Assignment. Repeat nothing but the lines below running from the one containing "腾讯云—腾讯倾力打造的云计算品牌，以卓越科技能力助力" to the one containing "现数据汇聚，也可以零代码实现常见设备接入". Keep both end lines.

(Saved data entries)
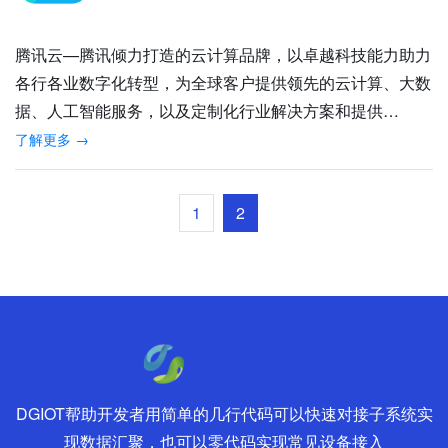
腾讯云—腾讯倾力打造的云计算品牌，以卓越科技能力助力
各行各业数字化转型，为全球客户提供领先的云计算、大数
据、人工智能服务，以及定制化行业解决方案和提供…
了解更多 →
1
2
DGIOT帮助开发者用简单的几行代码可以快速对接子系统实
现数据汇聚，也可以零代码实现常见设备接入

--

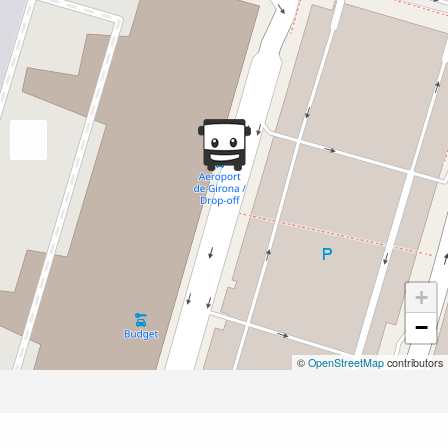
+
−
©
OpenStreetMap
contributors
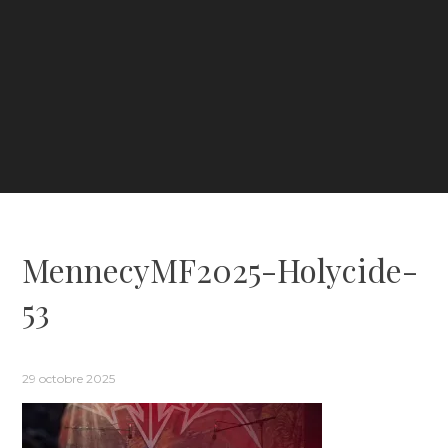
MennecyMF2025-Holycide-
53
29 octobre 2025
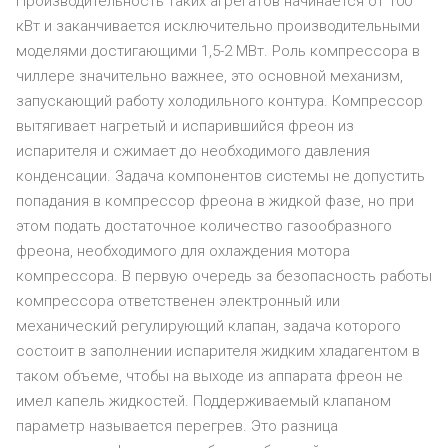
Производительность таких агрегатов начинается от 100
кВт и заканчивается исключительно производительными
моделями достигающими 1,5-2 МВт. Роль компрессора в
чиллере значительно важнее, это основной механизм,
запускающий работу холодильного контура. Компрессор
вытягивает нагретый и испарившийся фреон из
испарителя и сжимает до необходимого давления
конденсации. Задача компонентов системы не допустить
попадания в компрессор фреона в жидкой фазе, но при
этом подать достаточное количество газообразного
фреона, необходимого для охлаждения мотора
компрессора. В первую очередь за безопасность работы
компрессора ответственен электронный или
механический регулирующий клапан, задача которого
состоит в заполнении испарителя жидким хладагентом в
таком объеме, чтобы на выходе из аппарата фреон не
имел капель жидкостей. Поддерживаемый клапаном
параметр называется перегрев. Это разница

Response to the task.
腾讯云—腾讯倾力打造的云计算品牌，以卓越科技能力助力
各行各业数字化转型，为全球客户提供领先的云计算、大数
据、人工智能服务，以及定制化行业解决方案和提供…
了解更多 →
1
2
DGIOT帮助开发者用简单的几行代码可以快速对接子系统实
现数据汇聚，也可以零代码实现常见设备接入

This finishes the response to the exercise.